» What the exercise asks
In the data below, find every line that has the string "middle", and copy it.

» Entries shown
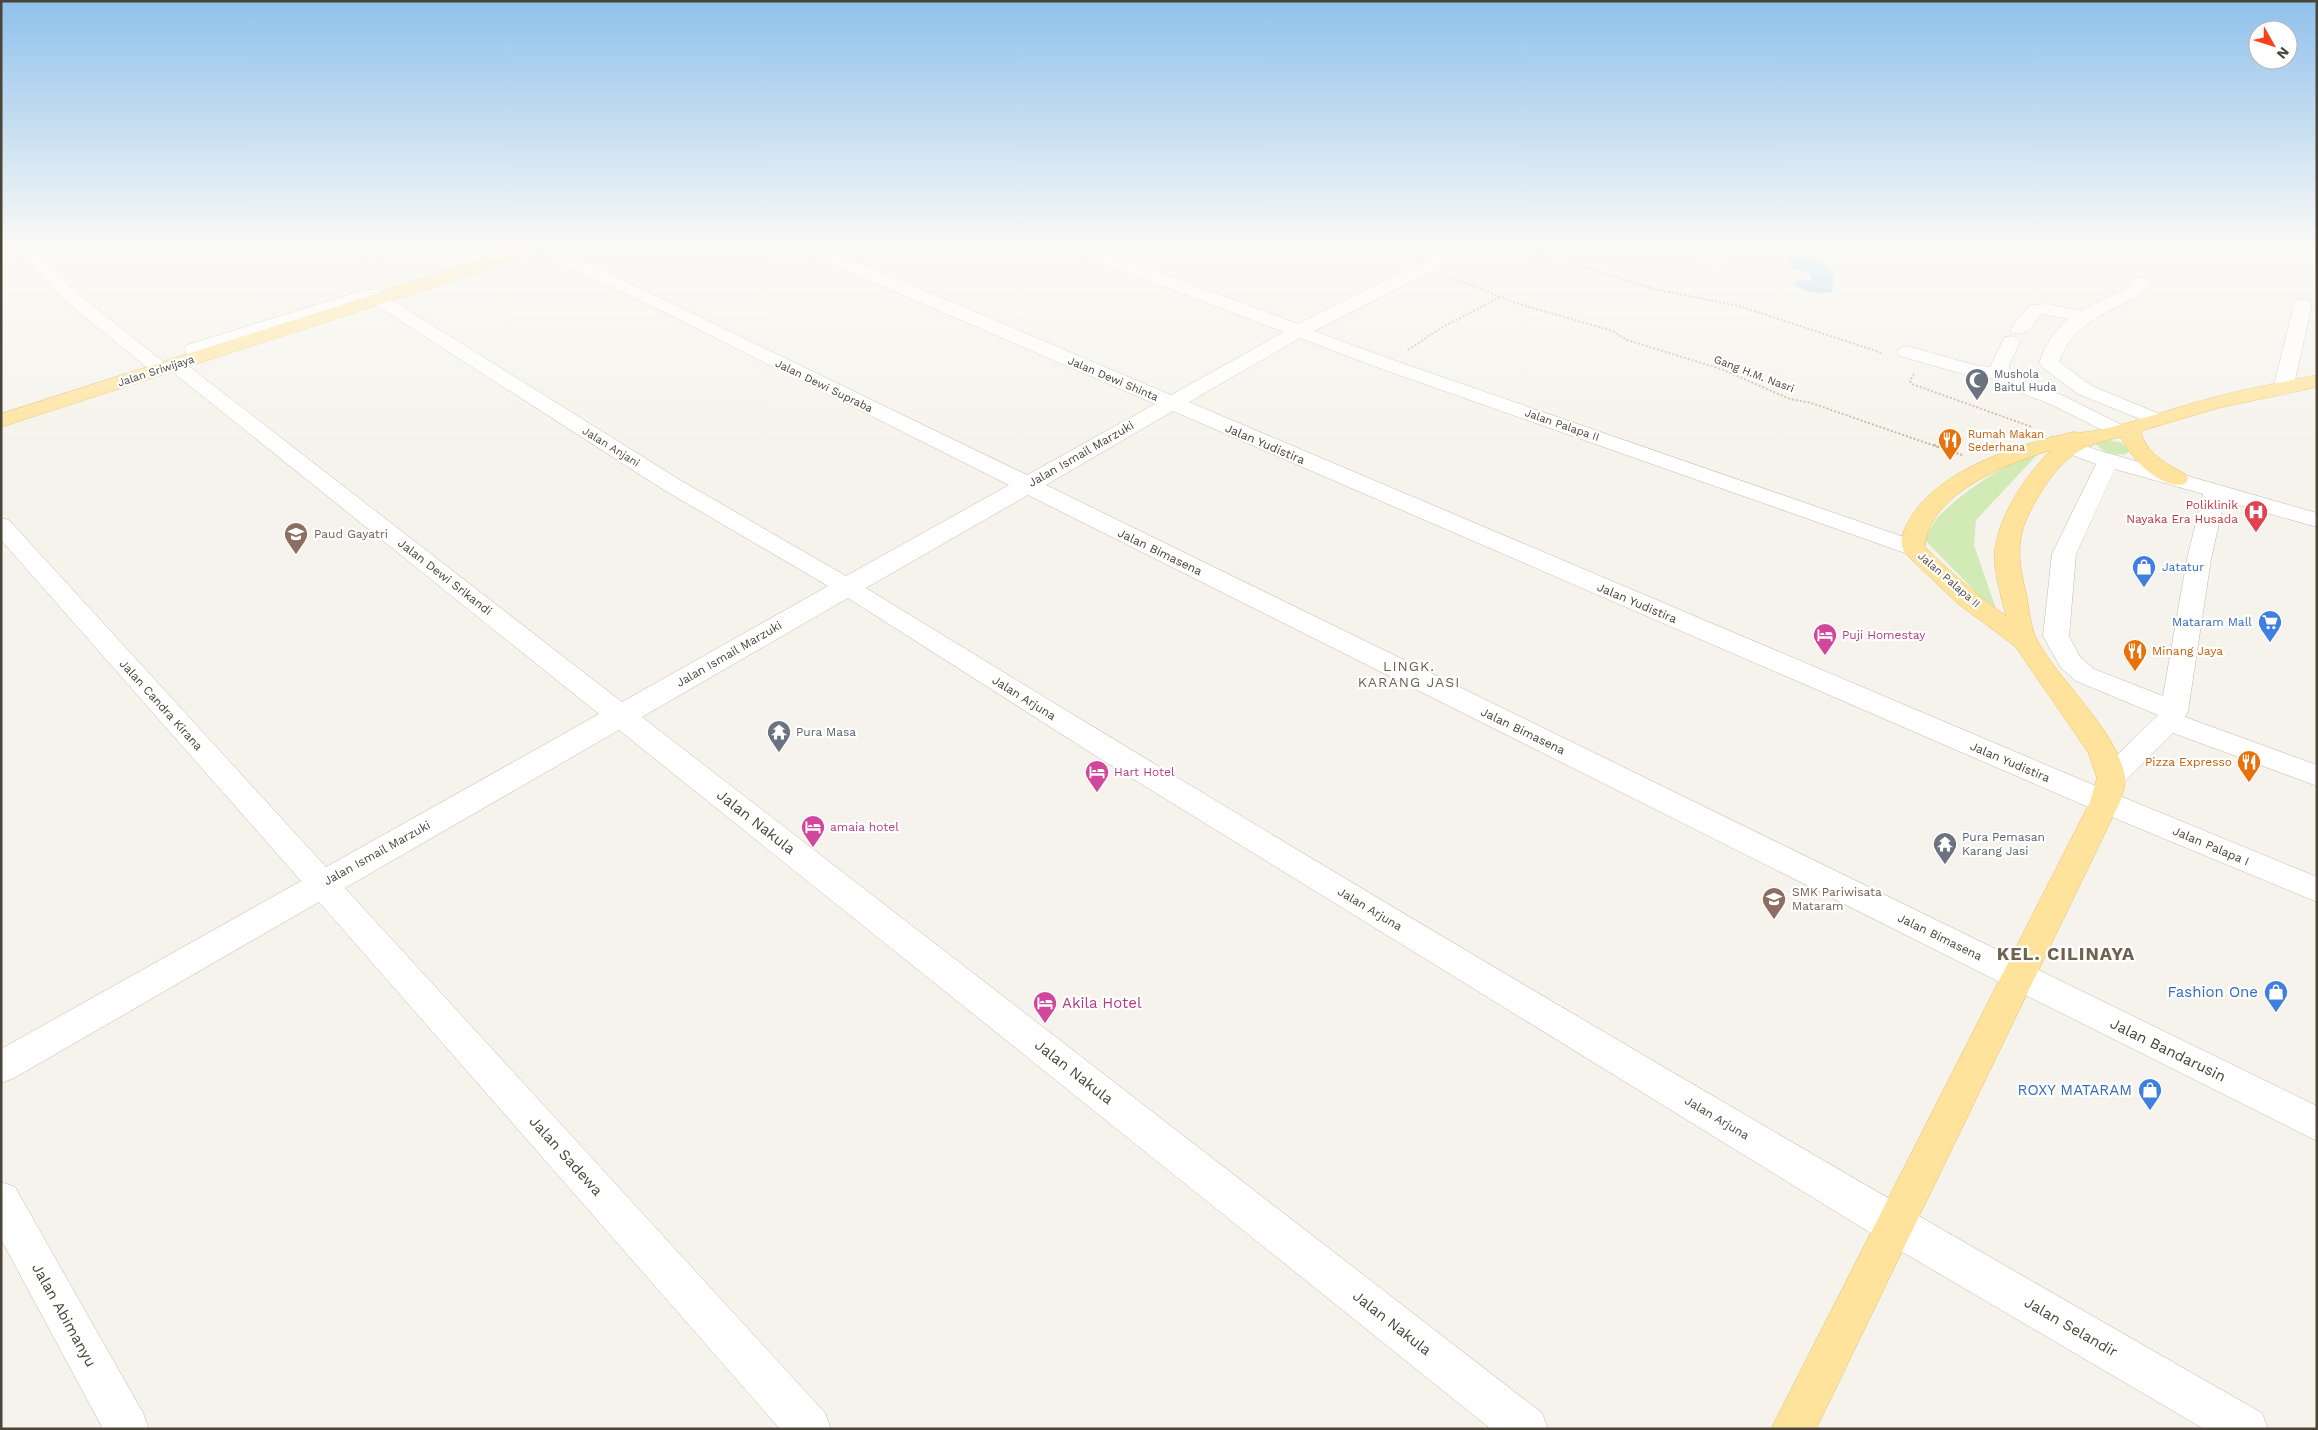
<svg xmlns="http://www.w3.org/2000/svg" width="2318" height="1430" viewBox="0 0 2318 1430" font-family="'Work Sans',sans-serif">
	<style>
		.green { fill: #d2eab5 }
		.water { fill: #a9d4f2 }
		.lines { fill: none; stroke-linecap: round; stroke-linejoin: round }
		.minor-casing { stroke: #c2bbae; stroke-width: 1 }
		.major-casing { stroke: #e6c16a; stroke-width: 1 }
		.path-far1 { stroke: #c4b79f; stroke-width: 2; stroke-dasharray: 2 2; stroke-linecap: butt }
		.path { stroke: #c4b79f; stroke-width: 2.5; stroke-dasharray: 2 2; stroke-linecap: butt }
		.minor { fill: #fff; fill-rule: evenodd }
		.major { fill: #ffe39c; fill-rule: evenodd }
		.labels { text-anchor: middle; dominant-baseline: central; stroke-width: 4.5; stroke-linejoin: round; paint-order: stroke }
		.far-street-label { font-size: 11px; fill: #4b4439; stroke: #fff }
		.far-worship-label { font-size: 11px; fill: #5b616d; stroke: #fff; text-anchor: start }
		.far-food-label { font-size: 11px; fill: #c56008; stroke: #fff; text-anchor: start }
		.street-label { font-size: 12px; fill: #4b4439; stroke: #fff }
		.health-label { font-size: 12px; fill: #be3a42; stroke: #fff; text-anchor: end }
		.education-label { font-size: 12px; fill: #785e54; stroke: #fff; text-anchor: start }
		.shop-label { font-size: 12px; fill: #366cbe; stroke: #fff; text-anchor: start }
		.hotel-label { font-size: 12px; fill: #b23c85; stroke: #fff; text-anchor: start }
		.food-label { font-size: 12px; fill: #c56008; stroke: #fff; text-anchor: start }
		.worship-label { font-size: 12px; fill: #5b616d; stroke: #fff; text-anchor: start }
		.neighbourhood-label { font-size: 14px; letter-spacing: 1px; fill: #6e6250; stroke: #fff }
		.near-street-label { font-size: 15px; fill: #4b4439; stroke: #fff }
		.near-shop-label { font-size: 15px; fill: #366cbe; stroke: #fff; text-anchor: end }
		.near-hotel-label { font-size: 15px; fill: #b23c85; stroke: #fff; text-anchor: start }
		.district-label { font-size: 18px; font-weight: bold; letter-spacing: 1px; fill: #6e6250; stroke: #fff }
	</style>
	<rect width="100%" height="100%" fill="#f6f3ec"/>
	<g class="green">
		<path d="M2106,439L2122,443L2129,451L2126,454C2115,456 2103,453 2096,444V442Z"/>
		<path d="M2029,453L2038,454L1976,520L1974,545L1998,615L1924,539C1929,532 1933,523 1939,516C1964,490 1998,471 2029,453Z"/>
	</g>
	<path class="water" d="M1796,257C1813,258 1824,260 1834,274L1832,292C1820,295 1804,293 1795,284L1798,280L1810,281L1812,277L1810,273L1794,270L1788,261Z"/>
	<g class="lines">
		<g class="minor-casing">
			<g id="minor">
				<path d="M13,247H31L77,293L166,364L175,359L182,361L622,702L828,586L664,490L368,300L205,352L208,357L205,361H191L184,349L187,345L364,290H376L680,480L846,576L1009,485L664,312L535,251L533,247H555L1027,475L1155,404L801,251L799,247H822L1171,395L1284,332L1070,251L1068,247H1092L1298,324L1421,263L1448,247H1468L1433,271L1314,331L1393,360L1921,543L1925,548L1921,553L1913,555L1905,553L1379,368L1300,338L1189,402L2115,794L2317,877V902L2095,810L1173,411L1046,485L2317,1106V1141L1028,495L866,588C1326,871 1792,1145 2262,1413L2268,1429H2204L1882,1240L1099,758L848,598L642,717L1542,1413L1548,1429H1491L619,730L345,888L825,1413L831,1429H780L319,902L14,1078L1,1083V1049L301,881L1,540V518L9,520L326,867L599,714L170,370L161,375L154,373L65,301Z"/>
				<path d="M374,247H400C394,255 376,259 367,257L365,253Z"/>
				<path d="M1670,247H1697L1727,256L1730,260L1727,264L1721,265L1672,251Z"/>
				<path d="M2222,247H2258L2274,250V247H2291L2286,260L2280,261L2230,252Z"/>
				<path d="M2142,277L2148,278L2151,282C2145,294 2135,297 2124,303C2096,317 2069,331 2059,362L2092,386L2162,415L2165,419L2162,423L2155,425L2078,394L2042,367L2039,363C2045,346 2054,330 2069,319L2041,314C2033,325 2027,337 2012,333L2010,329L2030,305L2049,304L2081,311L2132,285L2136,278Z"/>
				<path d="M2303,299L2309,300L2312,304L2293,389L2290,393L2283,395L2276,393L2273,389L2294,304L2297,300Z"/>
				<path d="M2011,336L2018,338L2020,342L2009,365L2010,371L2027,382L2064,396L2126,427L2129,431L2126,435L2119,437L2112,435L2050,404L2013,390L1996,379L1974,377L1900,356L1897,352L1900,348L1907,346L1975,365L1990,367L2004,338Z"/>
				<path d="M2059,436L2097,450L2317,513V527L2224,501L2211,559L2188,711L2185,717L2317,765V786L2173,733L2121,785L2111,788L2101,785L2097,778L2101,771L2158,715L2076,681L2061,668L2043,636L2052,554L2096,464L2051,447L2048,442L2051,437ZM2115,469L2203,494L2187,559L2163,696L2094,669L2080,657L2069,636L2076,554Z"/>
				<path d="M1,1182L15,1187L143,1413L149,1429H103L1,1239Z"/>
			</g>
		</g>
		<g class="major-casing">
			<g id="major">
				<path d="M521,247H547L545,251L1,427V414Z"/>
				<path d="M2317,375V387L2218,408L2141,431C2145,453 2167,464 2185,474L2188,479L2185,484C2161,490 2129,457 2121,437C2080,445 2063,457 2041,492C2017,530 2015,550 2026,593C2029,607 2030,627 2037,640C2061,684 2115,728 2125,776C2126,784 2122,795 2120,802L1816,1429H1771L2090,802L2097,778L2088,752L2015,646L1957,603L1905,553C1899,544 1902,533 1907,524C1934,470 2019,444 2074,432C2094,437 2182,405 2208,399C2243,389 2280,383 2317,375ZM2051,450C2024,477 1990,527 1995,566C1997,583 2002,600 2006,616C1977,595 1950,572 1925,547C1928,494 2006,464 2051,450Z"/>
			</g>
		</g>
		<g class="path-far1">
			<path d="M1523,247L1654,289L1739,306L1882,353"/>
			<path d="M1450,277L1519,304L1613,331L1627,340L1721,369L1790,399L1811,403L1938,447"/>
			<path d="M1408,350L1441,328L1500,297"/>
			<path d="M1914,374L1910,381L1912,384L2032,427"/>
		</g>
		<path class="path" d="M1934,445L1962,455"/>
		<use href="#minor" class="minor"/>
		<use href="#major" class="major"/>
	</g>
	<linearGradient id="sky" x2="0" y2="1"><stop stop-color="#8fc1ec"/><stop offset="0.55" stop-color="#fbfaf6"/><stop offset="1" stop-color="#fbfaf6" stop-opacity="0"/></linearGradient>
	<rect width="2318" height="448" fill="url(#sky)"/>
	<defs>
		<g id="mosque-pin" transform="scale(1.25)"><path d="M0 17L-7.5 6A9.5 9.5 0 1 1 7.5 6Z" fill="#6b7280" stroke="#fff"/><path d="M3.5-4.9A6 6 0 1 0 3.5 4.9A5 5 0 1 1 3.5-4.9Z" fill="#fff"/></g>
		<g id="restaurant-pin" transform="scale(1.25)"><path d="M0 17L-7.5 6A9.5 9.5 0 1 1 7.5 6Z" fill="#e8710a" stroke="#fff"/><path d="M-5-6h1v4h1v-4h1v4h1v-4h1v5L-1.5 .5V6h-2V.5L-5-1ZM5-6V6H3V1.5H1.5Q1.5-4 5-6Z" fill="#fff"/></g>
		<g id="hospital-pin" transform="scale(1.25)"><path d="M0 17L-7.5 6A9.5 9.5 0 1 1 7.5 6Z" fill="#e0444e" stroke="#fff"/><path d="M-5-5h3v3.5h4V-5h3V5h-3V1.5h-4V5h-3Z" fill="#fff"/></g>
		<g id="school-pin" transform="scale(1.25)"><path d="M0 17L-7.5 6A9.5 9.5 0 1 1 7.5 6Z" fill="#8d6e63" stroke="#fff"/><path d="M0-5L7-2L0 1L-7-2ZM-4 1L0 2.5L4 1V4Q0 6-4 4Z" fill="#fff"/></g>
		<g id="shop-pin" transform="scale(1.25)"><path d="M0 17L-7.5 6A9.5 9.5 0 1 1 7.5 6Z" fill="#3f7fe0" stroke="#fff"/><path d="M-5-2.5h2.3a2.7 3.5 0 0 1 5.4 0H5L5.5 6h-11ZM-1.5-2.5h3a1.5 2.3 0 0 0-3 0Z" fill="#fff"/></g>
		<g id="supermarket-pin" transform="scale(1.25)"><path d="M0 17L-7.5 6A9.5 9.5 0 1 1 7.5 6Z" fill="#3f7fe0" stroke="#fff"/><path d="M-6-5.5h2.5l.6 2H6L4.5 2H-2.5L-4.4-4H-6ZM-1.5 3.2a1.3 1.3 0 1 0 .1 0ZM3 3.2a1.3 1.3 0 1 0 .1 0Z" fill="#fff"/></g>
		<g id="hotel-pin" transform="scale(1.25)"><path d="M0 17L-7.5 6A9.5 9.5 0 1 1 7.5 6Z" fill="#d1479c" stroke="#fff"/><path d="M-6-4.5h1.5V1H6V5H4.5V3h-9V5H-6ZM-4 0a1.8 1.8 0 1 1 3.6 0ZM.5 0V-2.5h3Q6-2.5 6 0Z" fill="#fff"/></g>
		<g id="temple-pin" transform="scale(1.25)"><path d="M0 17L-7.5 6A9.5 9.5 0 1 1 7.5 6Z" fill="#6b7280" stroke="#fff"/><path d="M0-6L5-2H3V0L6.5 2.5H4V6H1.5V3h-3V6H-4V2.5H-6.5L-3 0V-2H-5Z" fill="#fff"/></g>
	</defs>
	<g fill-rule="evenodd">
		<use href="#mosque-pin" x="1977" y="380"/>
		<use href="#restaurant-pin" x="1950" y="440"/>
		<use href="#hospital-pin" x="2256" y="512"/>
		<use href="#school-pin" x="296" y="534"/>
		<use href="#shop-pin" x="2144" y="567"/>
		<use href="#supermarket-pin" x="2270" y="622"/>
		<use href="#hotel-pin" x="1825" y="635"/>
		<use href="#restaurant-pin" x="2135" y="651"/>
		<use href="#temple-pin" x="779" y="732"/>
		<use href="#restaurant-pin" x="2249" y="762"/>
		<use href="#hotel-pin" x="1097" y="772"/>
		<use href="#hotel-pin" x="813" y="827"/>
		<use href="#temple-pin" x="1945" y="844"/>
		<use href="#school-pin" x="1774" y="899"/>
		<use href="#shop-pin" x="2276" y="992"/>
		<use href="#hotel-pin" x="1045" y="1003"/>
		<use href="#shop-pin" x="2150" y="1090"/>
	</g>
	<g class="labels">
		<g class="far-street-label">
			<text transform="translate(156 371) rotate(-18)">Jalan Sriwijaya</text>
			<text transform="translate(1754 374) rotate(21)">Gang H.M. Nasri</text>
			<text transform="translate(1113 379) rotate(23)">Jalan Dewi Shinta</text>
			<text transform="translate(824 386) rotate(26)">Jalan Dewi Supraba</text>
			<text transform="translate(1562 425) rotate(19)">Jalan Palapa II</text>
			<text transform="translate(611 447) rotate(32)">Jalan Anjani</text>
			<text transform="translate(1949 580) rotate(41)">Jalan Palapa II</text>
		</g>
		<g class="far-worship-label">
			<text x="1994" y="374">Mushola<tspan x="1994" dy="13">Baitul Huda</tspan></text>
		</g>
		<g class="far-food-label">
			<text x="1968" y="434">Rumah Makan<tspan x="1968" dy="13">Sederhana</tspan></text>
		</g>
		<g class="street-label">
			<text transform="translate(1265 444) rotate(23)">Jalan Yudistira</text>
			<text transform="translate(1081 454) rotate(-30)">Jalan Ismail Marzuki</text>
			<text transform="translate(1160 552) rotate(26)">Jalan Bimasena</text>
			<text transform="translate(445 577) rotate(38)">Jalan Dewi Srikandi</text>
			<text transform="translate(1637 603) rotate(23)">Jalan Yudistira</text>
			<text transform="translate(729 654) rotate(-30)">Jalan Ismail Marzuki</text>
			<text transform="translate(1024 698) rotate(32)">Jalan Arjuna</text>
			<text transform="translate(161 705) rotate(48)">Jalan Candra Kirana</text>
			<text transform="translate(1523 731) rotate(26)">Jalan Bimasena</text>
			<text transform="translate(2010 762) rotate(23)">Jalan Yudistira</text>
			<text transform="translate(2211 846) rotate(23)">Jalan Palapa I</text>
			<text transform="translate(377 853) rotate(-29)">Jalan Ismail Marzuki</text>
			<text transform="translate(1370 909) rotate(31)">Jalan Arjuna</text>
			<text transform="translate(1940 937) rotate(26)">Jalan Bimasena</text>
			<text transform="translate(1717 1118) rotate(31)">Jalan Arjuna</text>
		</g>
		<g class="health-label">
			<text x="2238" y="505">Poliklinik<tspan x="2238" dy="14">Nayaka Era Husada</tspan></text>
		</g>
		<g class="education-label">
			<text x="314" y="534">Paud Gayatri</text>
			<text x="1792" y="892">SMK Pariwisata<tspan x="1792" dy="14">Mataram</tspan></text>
		</g>
		<g class="shop-label">
			<text x="2162" y="567">Jatatur</text>
			<text x="2252" y="622" text-anchor="end">Mataram Mall</text>
		</g>
		<g class="hotel-label">
			<text x="1842" y="635">Puji Homestay</text>
			<text x="1114" y="772">Hart Hotel</text>
			<text x="830" y="827">amaia hotel</text>
		</g>
		<g class="food-label">
			<text x="2152" y="651">Minang Jaya</text>
			<text x="2232" y="762" text-anchor="end">Pizza Expresso</text>
		</g>
		<g class="worship-label">
			<text x="796" y="732">Pura Masa</text>
			<text x="1962" y="837">Pura Pemasan<tspan x="1962" dy="14">Karang Jasi</tspan></text>
		</g>
		<g class="neighbourhood-label">
			<text x="1409" y="666">LINGK.<tspan x="1409" dy="16">KARANG JASI</tspan></text>
		</g>
		<g class="near-street-label">
			<text transform="translate(756 822) rotate(38)">Jalan Nakula</text>
			<text transform="translate(2168 1050) rotate(26)">Jalan Bandarusin</text>
			<text transform="translate(1074 1072) rotate(38)">Jalan Nakula</text>
			<text transform="translate(566 1156) rotate(48)">Jalan Sadewa</text>
			<text transform="translate(64 1315) rotate(61)">Jalan Abimanyu</text>
			<text transform="translate(1392 1323) rotate(38)">Jalan Nakula</text>
			<text transform="translate(2071 1327) rotate(30)">Jalan Selandir</text>
		</g>
		<g class="near-shop-label">
			<text x="2258" y="992">Fashion One</text>
			<text x="2132" y="1090">ROXY MATARAM</text>
		</g>
		<g class="near-hotel-label">
			<text x="1062" y="1003">Akila Hotel</text>
		</g>
		<g class="district-label">
			<text x="2066" y="953">KEL. CILINAYA</text>
		</g>
	</g>
	<rect width="2318" height="1430" fill="none" stroke="#4b4439" stroke-width="5"/>
	<g transform="translate(2273 45) rotate(129)"><circle r="24" fill="#ffffff" stroke="#b7b4b0"/>
	<path d="M0-4L9 19L0 12L-9 19Z" fill="#fc3f1d"/>
	<text y="-8" font-size="14" font-weight="bold" text-anchor="middle" fill="#4b4439">N</text>
	</g>
</svg>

» Answer area
		.labels { text-anchor: middle; dominant-baseline: central; stroke-width: 4.5; stroke-linejoin: round; paint-order: stroke }
	<text y="-8" font-size="14" font-weight="bold" text-anchor="middle" fill="#4b4439">N</text>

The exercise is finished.